(Dataset records)
::::::::::

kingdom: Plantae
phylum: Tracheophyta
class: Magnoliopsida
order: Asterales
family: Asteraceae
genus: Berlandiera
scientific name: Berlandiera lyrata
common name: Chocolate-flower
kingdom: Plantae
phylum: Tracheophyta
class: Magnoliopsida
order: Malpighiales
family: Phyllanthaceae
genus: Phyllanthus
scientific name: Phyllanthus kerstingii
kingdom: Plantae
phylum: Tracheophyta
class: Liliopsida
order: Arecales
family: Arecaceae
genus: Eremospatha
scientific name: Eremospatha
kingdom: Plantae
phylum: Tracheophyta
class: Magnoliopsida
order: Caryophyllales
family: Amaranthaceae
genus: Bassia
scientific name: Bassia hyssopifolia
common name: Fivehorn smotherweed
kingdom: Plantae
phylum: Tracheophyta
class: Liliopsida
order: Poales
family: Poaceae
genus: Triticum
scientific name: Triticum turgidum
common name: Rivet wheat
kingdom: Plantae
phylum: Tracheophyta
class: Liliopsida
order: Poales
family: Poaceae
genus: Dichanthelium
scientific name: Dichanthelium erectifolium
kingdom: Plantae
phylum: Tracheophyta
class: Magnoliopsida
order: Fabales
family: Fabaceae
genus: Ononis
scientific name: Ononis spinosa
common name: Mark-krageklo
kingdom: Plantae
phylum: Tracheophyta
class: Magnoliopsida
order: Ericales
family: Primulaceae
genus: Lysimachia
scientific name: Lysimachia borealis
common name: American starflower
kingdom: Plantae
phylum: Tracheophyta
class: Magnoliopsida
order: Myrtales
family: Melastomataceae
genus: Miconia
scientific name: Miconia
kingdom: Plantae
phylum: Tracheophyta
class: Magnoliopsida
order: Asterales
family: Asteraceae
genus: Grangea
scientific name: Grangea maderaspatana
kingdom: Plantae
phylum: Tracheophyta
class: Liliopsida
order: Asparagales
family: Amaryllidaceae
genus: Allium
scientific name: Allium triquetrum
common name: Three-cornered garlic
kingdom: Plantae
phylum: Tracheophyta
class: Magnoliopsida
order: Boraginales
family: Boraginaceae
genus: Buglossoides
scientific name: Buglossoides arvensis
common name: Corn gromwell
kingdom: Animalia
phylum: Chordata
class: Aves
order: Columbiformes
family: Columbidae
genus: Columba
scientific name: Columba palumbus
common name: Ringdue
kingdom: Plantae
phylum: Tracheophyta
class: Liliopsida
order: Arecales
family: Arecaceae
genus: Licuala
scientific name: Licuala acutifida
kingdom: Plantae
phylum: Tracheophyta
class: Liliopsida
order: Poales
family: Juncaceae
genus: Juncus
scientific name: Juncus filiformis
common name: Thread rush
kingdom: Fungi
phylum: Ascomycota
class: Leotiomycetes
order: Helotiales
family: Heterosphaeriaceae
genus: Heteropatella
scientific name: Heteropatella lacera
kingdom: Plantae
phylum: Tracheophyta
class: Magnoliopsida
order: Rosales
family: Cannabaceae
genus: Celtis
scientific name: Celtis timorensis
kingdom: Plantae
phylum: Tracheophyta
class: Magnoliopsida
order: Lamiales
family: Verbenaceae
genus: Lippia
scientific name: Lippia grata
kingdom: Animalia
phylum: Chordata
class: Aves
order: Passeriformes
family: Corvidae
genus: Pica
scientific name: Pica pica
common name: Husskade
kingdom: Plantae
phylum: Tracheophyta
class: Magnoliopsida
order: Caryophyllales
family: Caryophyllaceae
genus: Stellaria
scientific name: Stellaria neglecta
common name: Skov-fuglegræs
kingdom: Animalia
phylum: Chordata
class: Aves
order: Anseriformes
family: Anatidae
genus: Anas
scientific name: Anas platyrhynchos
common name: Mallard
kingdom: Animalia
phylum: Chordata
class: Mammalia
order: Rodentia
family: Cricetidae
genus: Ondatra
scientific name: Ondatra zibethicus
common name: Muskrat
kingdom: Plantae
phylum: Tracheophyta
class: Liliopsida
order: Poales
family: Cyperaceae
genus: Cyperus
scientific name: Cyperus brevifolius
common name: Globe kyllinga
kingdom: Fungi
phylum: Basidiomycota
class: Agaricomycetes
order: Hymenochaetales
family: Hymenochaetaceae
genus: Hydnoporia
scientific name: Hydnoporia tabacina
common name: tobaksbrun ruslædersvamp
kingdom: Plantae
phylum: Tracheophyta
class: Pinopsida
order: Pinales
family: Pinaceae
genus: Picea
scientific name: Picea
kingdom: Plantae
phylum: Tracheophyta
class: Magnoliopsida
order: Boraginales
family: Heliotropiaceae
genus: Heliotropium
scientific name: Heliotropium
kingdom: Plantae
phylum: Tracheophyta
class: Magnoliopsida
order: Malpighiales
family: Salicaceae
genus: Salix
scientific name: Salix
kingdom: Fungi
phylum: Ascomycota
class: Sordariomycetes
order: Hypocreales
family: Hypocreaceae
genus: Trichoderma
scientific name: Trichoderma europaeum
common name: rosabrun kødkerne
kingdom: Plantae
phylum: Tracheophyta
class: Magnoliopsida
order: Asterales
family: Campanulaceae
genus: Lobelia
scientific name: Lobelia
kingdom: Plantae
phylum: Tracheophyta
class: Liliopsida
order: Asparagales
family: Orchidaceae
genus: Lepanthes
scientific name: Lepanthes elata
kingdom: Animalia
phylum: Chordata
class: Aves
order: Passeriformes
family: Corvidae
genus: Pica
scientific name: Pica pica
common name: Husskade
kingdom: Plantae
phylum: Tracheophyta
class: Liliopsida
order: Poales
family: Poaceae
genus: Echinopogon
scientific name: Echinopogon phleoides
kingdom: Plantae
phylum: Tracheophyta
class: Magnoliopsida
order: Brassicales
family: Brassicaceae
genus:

::::::::::

Copy out every line for all the items above, character for character.

kingdom: Plantae
phylum: Tracheophyta
class: Magnoliopsida
order: Asterales
family: Asteraceae
genus: Berlandiera
scientific name: Berlandiera lyrata
common name: Chocolate-flower
kingdom: Plantae
phylum: Tracheophyta
class: Magnoliopsida
order: Malpighiales
family: Phyllanthaceae
genus: Phyllanthus
scientific name: Phyllanthus kerstingii
kingdom: Plantae
phylum: Tracheophyta
class: Liliopsida
order: Arecales
family: Arecaceae
genus: Eremospatha
scientific name: Eremospatha
kingdom: Plantae
phylum: Tracheophyta
class: Magnoliopsida
order: Caryophyllales
family: Amaranthaceae
genus: Bassia
scientific name: Bassia hyssopifolia
common name: Fivehorn smotherweed
kingdom: Plantae
phylum: Tracheophyta
class: Liliopsida
order: Poales
family: Poaceae
genus: Triticum
scientific name: Triticum turgidum
common name: Rivet wheat
kingdom: Plantae
phylum: Tracheophyta
class: Liliopsida
order: Poales
family: Poaceae
genus: Dichanthelium
scientific name: Dichanthelium erectifolium
kingdom: Plantae
phylum: Tracheophyta
class: Magnoliopsida
order: Fabales
family: Fabaceae
genus: Ononis
scientific name: Ononis spinosa
common name: Mark-krageklo
kingdom: Plantae
phylum: Tracheophyta
class: Magnoliopsida
order: Ericales
family: Primulaceae
genus: Lysimachia
scientific name: Lysimachia borealis
common name: American starflower
kingdom: Plantae
phylum: Tracheophyta
class: Magnoliopsida
order: Myrtales
family: Melastomataceae
genus: Miconia
scientific name: Miconia
kingdom: Plantae
phylum: Tracheophyta
class: Magnoliopsida
order: Asterales
family: Asteraceae
genus: Grangea
scientific name: Grangea maderaspatana
kingdom: Plantae
phylum: Tracheophyta
class: Liliopsida
order: Asparagales
family: Amaryllidaceae
genus: Allium
scientific name: Allium triquetrum
common name: Three-cornered garlic
kingdom: Plantae
phylum: Tracheophyta
class: Magnoliopsida
order: Boraginales
family: Boraginaceae
genus: Buglossoides
scientific name: Buglossoides arvensis
common name: Corn gromwell
kingdom: Animalia
phylum: Chordata
class: Aves
order: Columbiformes
family: Columbidae
genus: Columba
scientific name: Columba palumbus
common name: Ringdue
kingdom: Plantae
phylum: Tracheophyta
class: Liliopsida
order: Arecales
family: Arecaceae
genus: Licuala
scientific name: Licuala acutifida
kingdom: Plantae
phylum: Tracheophyta
class: Liliopsida
order: Poales
family: Juncaceae
genus: Juncus
scientific name: Juncus filiformis
common name: Thread rush
kingdom: Fungi
phylum: Ascomycota
class: Leotiomycetes
order: Helotiales
family: Heterosphaeriaceae
genus: Heteropatella
scientific name: Heteropatella lacera
kingdom: Plantae
phylum: Tracheophyta
class: Magnoliopsida
order: Rosales
family: Cannabaceae
genus: Celtis
scientific name: Celtis timorensis
kingdom: Plantae
phylum: Tracheophyta
class: Magnoliopsida
order: Lamiales
family: Verbenaceae
genus: Lippia
scientific name: Lippia grata
kingdom: Animalia
phylum: Chordata
class: Aves
order: Passeriformes
family: Corvidae
genus: Pica
scientific name: Pica pica
common name: Husskade
kingdom: Plantae
phylum: Tracheophyta
class: Magnoliopsida
order: Caryophyllales
family: Caryophyllaceae
genus: Stellaria
scientific name: Stellaria neglecta
common name: Skov-fuglegræs
kingdom: Animalia
phylum: Chordata
class: Aves
order: Anseriformes
family: Anatidae
genus: Anas
scientific name: Anas platyrhynchos
common name: Mallard
kingdom: Animalia
phylum: Chordata
class: Mammalia
order: Rodentia
family: Cricetidae
genus: Ondatra
scientific name: Ondatra zibethicus
common name: Muskrat
kingdom: Plantae
phylum: Tracheophyta
class: Liliopsida
order: Poales
family: Cyperaceae
genus: Cyperus
scientific name: Cyperus brevifolius
common name: Globe kyllinga
kingdom: Fungi
phylum: Basidiomycota
class: Agaricomycetes
order: Hymenochaetales
family: Hymenochaetaceae
genus: Hydnoporia
scientific name: Hydnoporia tabacina
common name: tobaksbrun ruslædersvamp
kingdom: Plantae
phylum: Tracheophyta
class: Pinopsida
order: Pinales
family: Pinaceae
genus: Picea
scientific name: Picea
kingdom: Plantae
phylum: Tracheophyta
class: Magnoliopsida
order: Boraginales
family: Heliotropiaceae
genus: Heliotropium
scientific name: Heliotropium
kingdom: Plantae
phylum: Tracheophyta
class: Magnoliopsida
order: Malpighiales
family: Salicaceae
genus: Salix
scientific name: Salix
kingdom: Fungi
phylum: Ascomycota
class: Sordariomycetes
order: Hypocreales
family: Hypocreaceae
genus: Trichoderma
scientific name: Trichoderma europaeum
common name: rosabrun kødkerne
kingdom: Plantae
phylum: Tracheophyta
class: Magnoliopsida
order: Asterales
family: Campanulaceae
genus: Lobelia
scientific name: Lobelia
kingdom: Plantae
phylum: Tracheophyta
class: Liliopsida
order: Asparagales
family: Orchidaceae
genus: Lepanthes
scientific name: Lepanthes elata
kingdom: Animalia
phylum: Chordata
class: Aves
order: Passeriformes
family: Corvidae
genus: Pica
scientific name: Pica pica
common name: Husskade
kingdom: Plantae
phylum: Tracheophyta
class: Liliopsida
order: Poales
family: Poaceae
genus: Echinopogon
scientific name: Echinopogon phleoides
kingdom: Plantae
phylum: Tracheophyta
class: Magnoliopsida
order: Brassicales
family: Brassicaceae
genus:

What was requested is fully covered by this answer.